For many measurement applications, the sensitivity of cryogenic instrumentation far surpasses that of conventional room temperature electronics. Consequently, NIST has a large program to develop detectors that operate at temperatures between 4 Kelvin and 50 milliKelvin. The adoption of these detectors in real-world applications depends critically on the availability of cryogenics that are user-friendly, compact, and power efficient. As part of the cryogenic detector development effort, NIST also develops the requisite cryogenic systems, which include both cryocoolers and cryostats. Relevant cooling technologies include pulse tube, Joule-Thomson, sorption, quantum tunneling, adiabatic demagnetization, and dilution refrigerators. Research opportunities focus on the development of cooling systems with significantly reduced size and power consumption. There is particular emphasis on cooling from room temperature down to 2 Kelvin using pulse tube coolers developed using the thermoacoustic framework. There is also emphasis on cooling from 1 Kelvin to the milliKelvin regime using quantum tunneling in solid-state structures.

 

Keywords:

Cryogenics; Cryocoolers; Refrigerators; Thermodynamics; Hydrodynamics; Thermoacoustics; Pulse tube; Tunnel junction;

Citizenship:  Open to U.S. citizens

Level:  Open to Postdoctoral applicants

# # #

### What is required
In the cryogenics research description, between which temperatures do the detectors NIST develops operate?

### Data segment

# # #

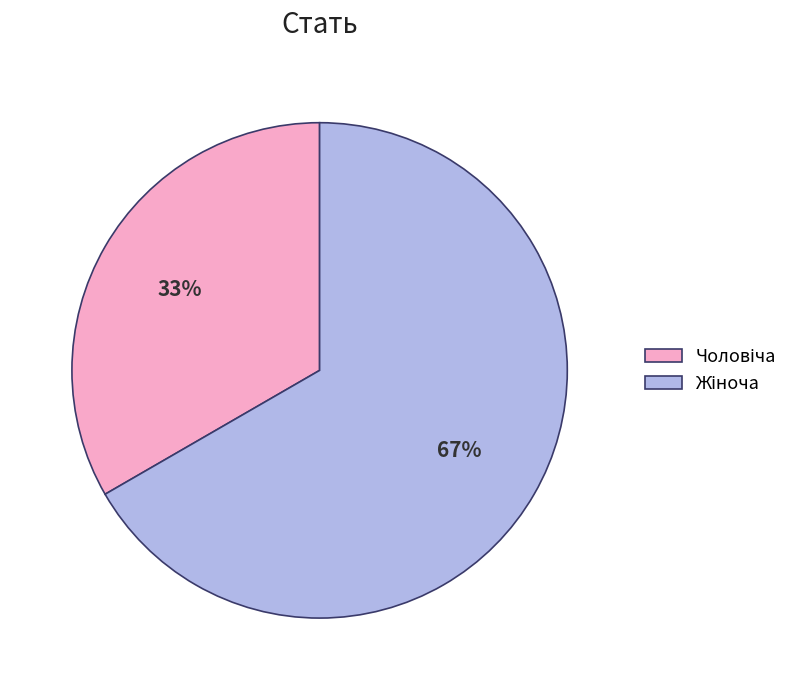

Is there any slice that represents more than half of the pie?

Yes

# # #

### Response
Between 4 Kelvin and 50 milliKelvin.